* [PROBLEM STATEMENT]
Pick up the forum post about shooting a Kimber Raptor II and continue it from its last sentence.

* [EXCERPTED TEXT]
# Raptor II fun in the sun...



## zhurdan (Mar 21, 2008)

More fun in the sun video's...

Kimber Raptor II at 7 yards... camera on tripod, I think I might have posted this before, but this is about at 75% speed... I miss a few times at 100% for reference. Shoot slow until you are perfect, shoot at 50-75% until you are great, shoot at 100% to humble yourself!



Kimber Raptor II at 7 yards Profile to show that controlling a .45 in rapid fire is about timing and recoil control, not pulling the trigger as fast as you can... (you can actually pull the trigger faster, but they go all over the place) This was into a paper plate and all were within 10". (Sorry, wifeoid was on camera this day and stopped video before moving to target, but I swear on my life it was on the plate)

Sloppy reload, but those happen in real life too, didn't have mag holder so I did it from the belt. Also, I know many schools of thought say to rotate the pistol in the hand to drop the slide, but I do it with the off hand and maintain the shooting grip on the pistol.



Again, I only post these video's to show what is possible with practice, and lots of it. By no means am I the fastest, but I hope to be thru consistent, safe, consistent, repeated, consistent practice... I may have said consistent one or two many times.

* [DATA BLOCK]
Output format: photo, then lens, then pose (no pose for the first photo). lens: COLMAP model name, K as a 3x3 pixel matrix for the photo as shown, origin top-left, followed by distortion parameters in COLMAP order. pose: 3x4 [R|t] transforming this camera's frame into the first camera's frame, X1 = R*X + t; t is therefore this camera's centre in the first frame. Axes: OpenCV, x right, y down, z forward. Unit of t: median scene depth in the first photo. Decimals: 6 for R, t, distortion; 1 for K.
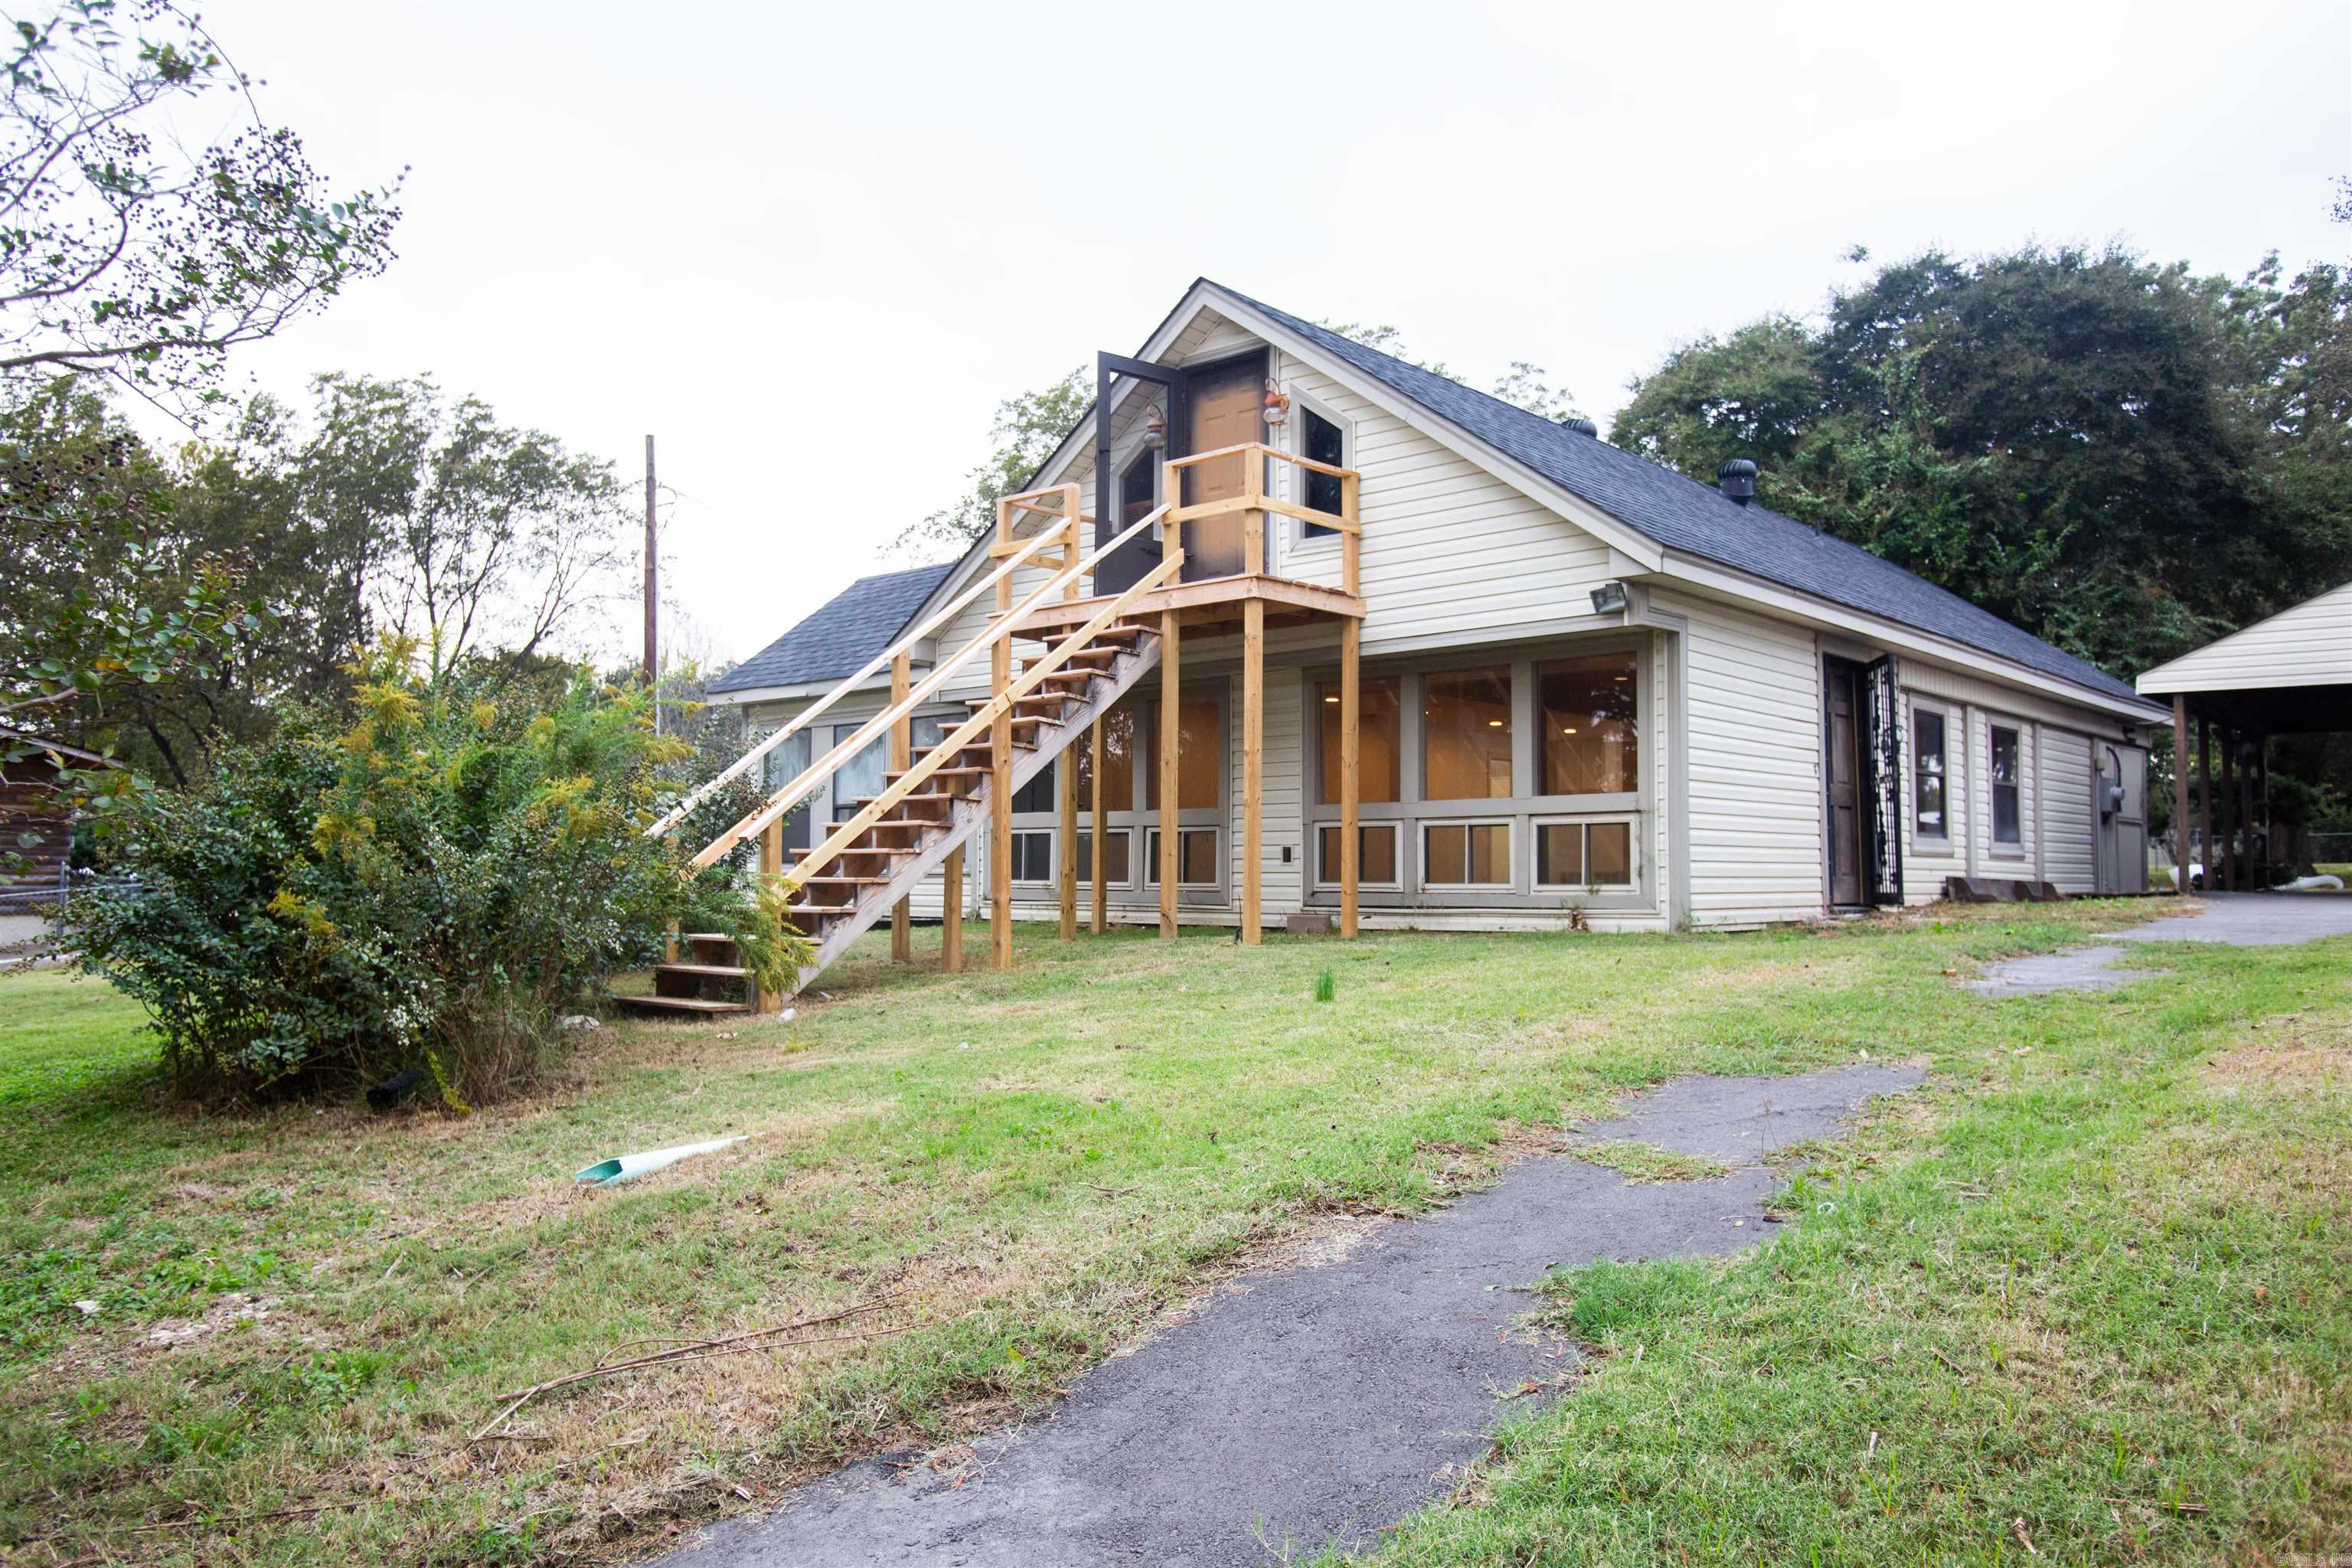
lens RADIAL K [[1694.3, 0, 1176.0], [0, 1694.3, 784.0], [0, 0, 1]] dist [-0.003043, 0.002825]
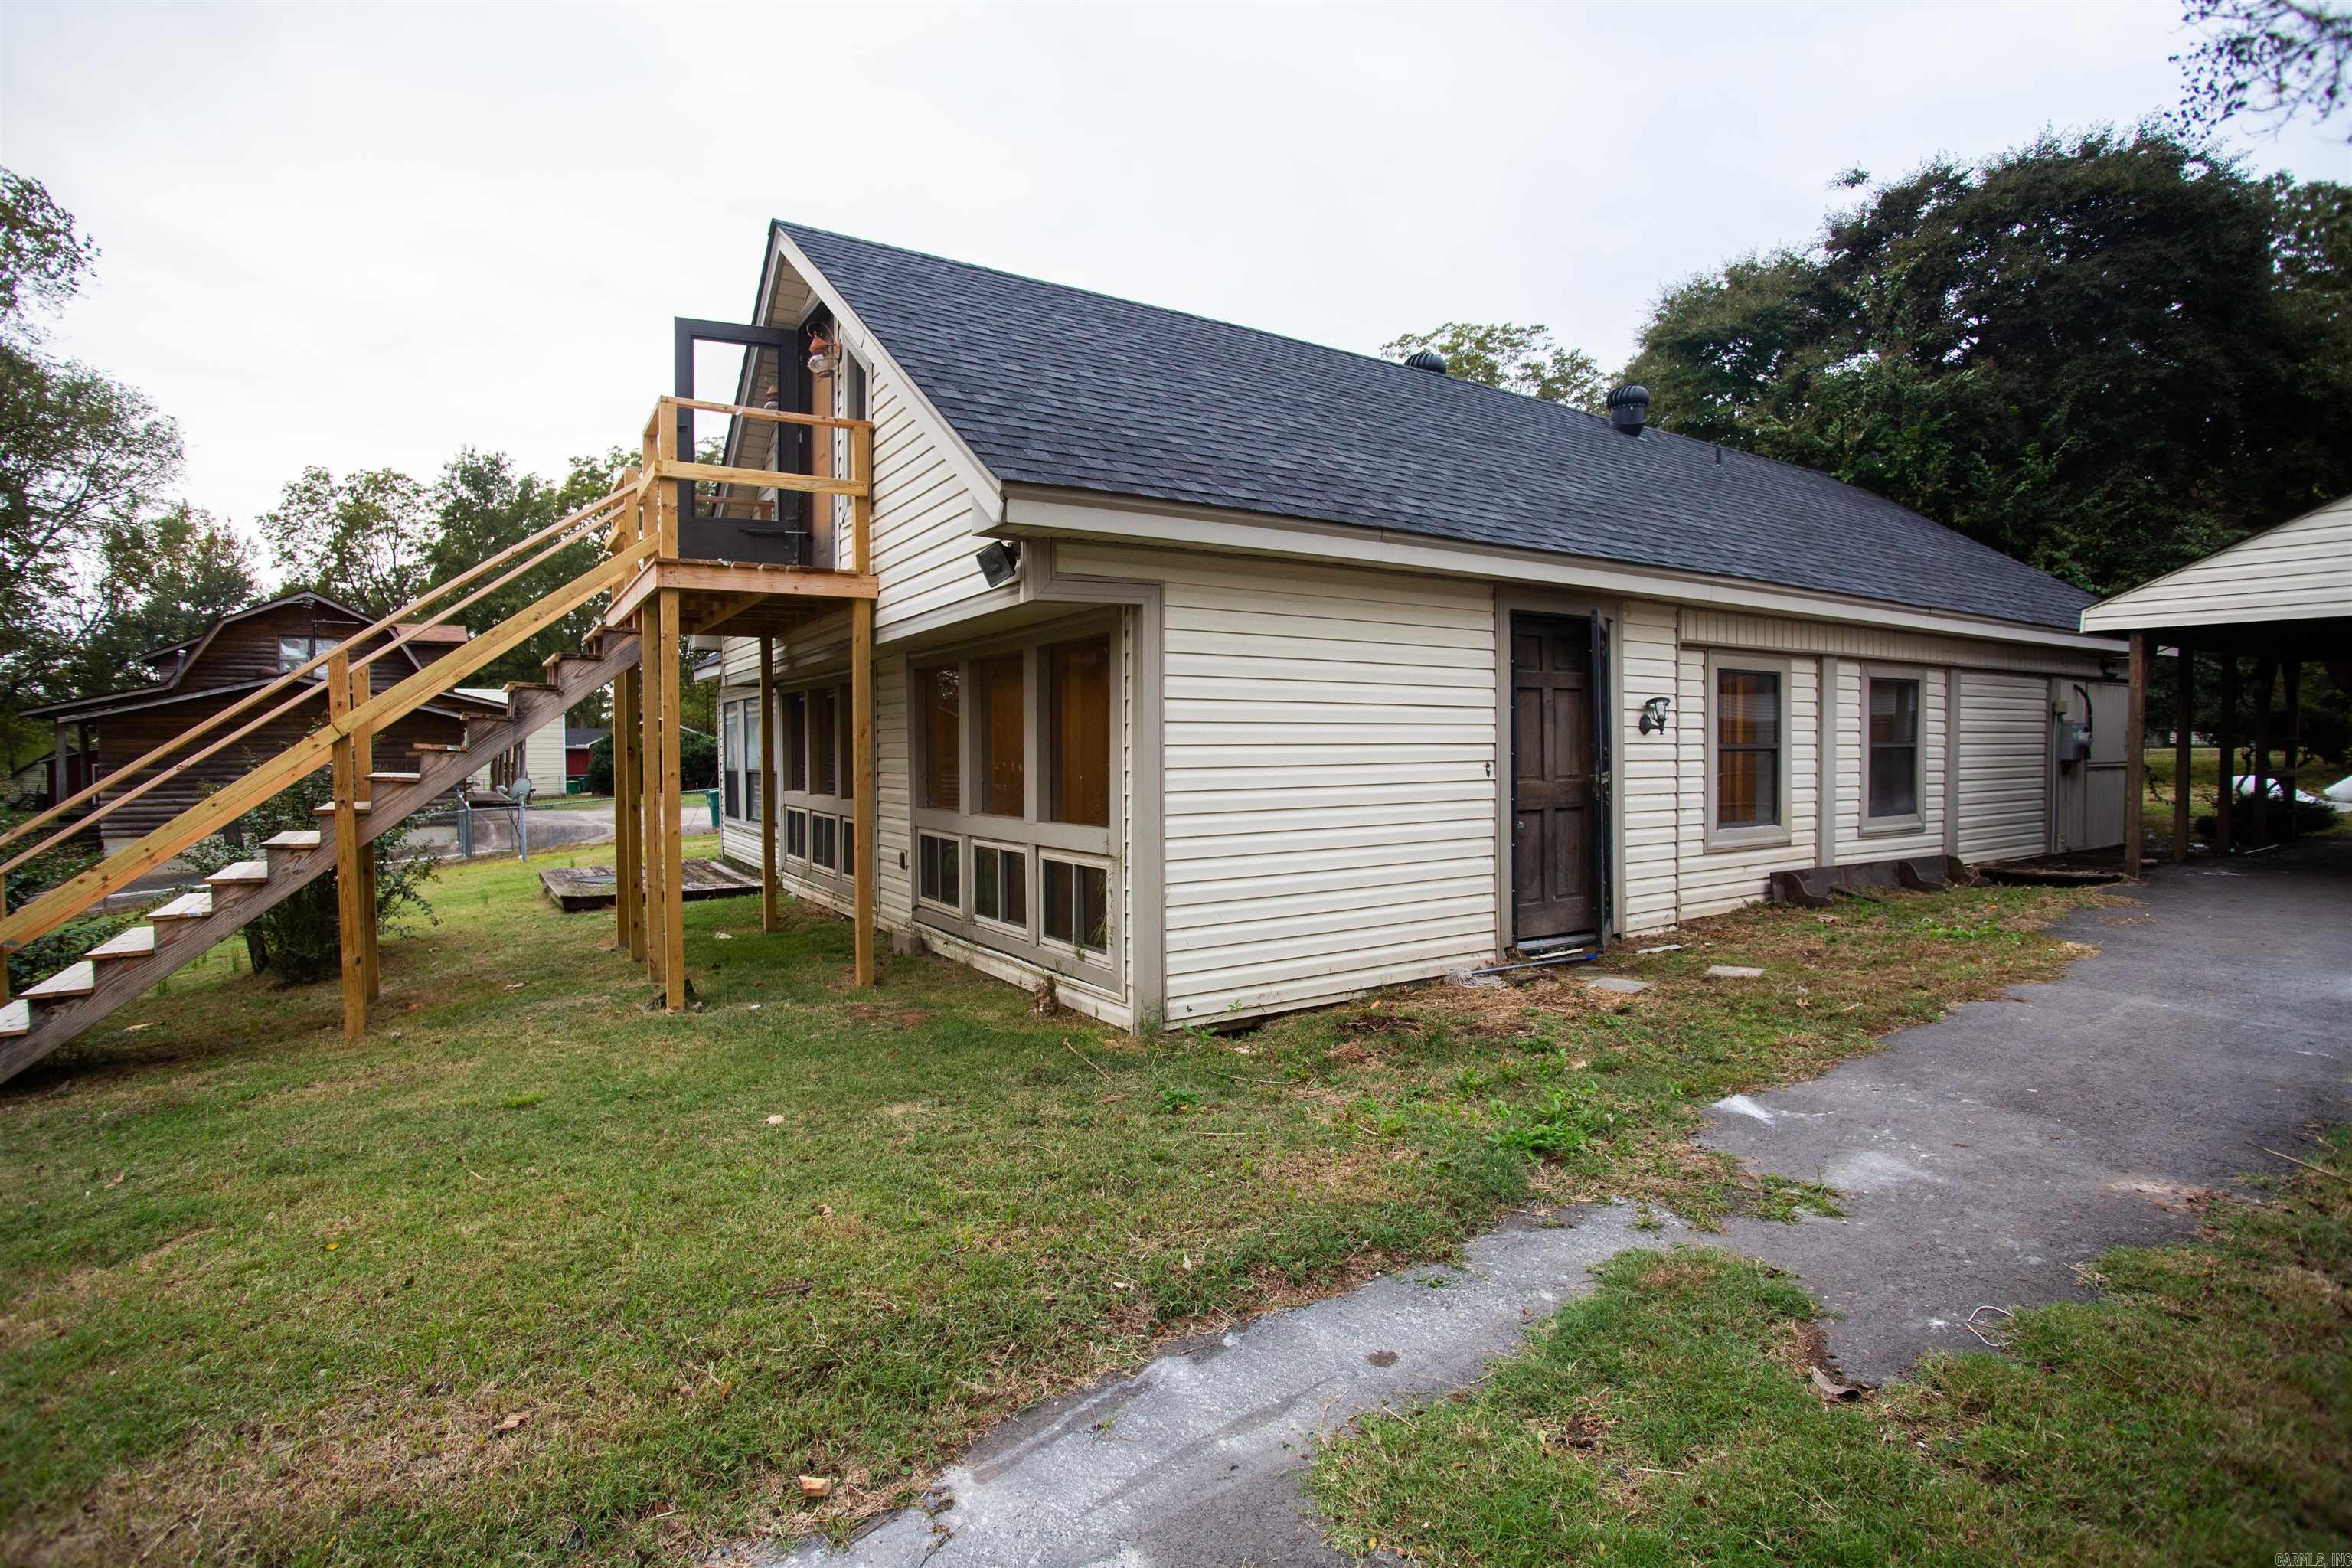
lens RADIAL K [[1141.2, 0, 1176.0], [0, 1141.2, 784.0], [0, 0, 1]] dist [-0.085814, 0.036383]
pose [[0.961154, -0.001442, -0.276010, 0.260135], [0.026421, 0.995875, 0.086804, -0.033650], [0.274746, -0.090724, 0.957227, 0.323978]]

* [RESPONSE]
Shoot slow first, learn the basics, then work it up in percentages... you'll get to where you can hit 95% at 100% speed in a few years.

Shoot safe!

Zhur


----------



## Mike Barham (Mar 30, 2006)

You might try bringing the pistol in closer on the reload. The closer it is to your body, the more dexterity you have and the less likely you are to fumble. Try indexing your elbow against the side of your torso, with the gun just below eye level so you can monitor the reload in your peripheral vision. The gun shouldn't be more than 12" from your body.


----------



## zhurdan (Mar 21, 2008)

Thanks Mike. Gonna have to try that. Usually a bit smoother than that, but again, video tells all. Again, I had hair in the 2nd video, so it was a while back.

Getting that reload in close makes a lot of sense though, I guess that's why they tell you to keep your elbow in when golfing too. (Just taking up golf, man there's a lot to learn)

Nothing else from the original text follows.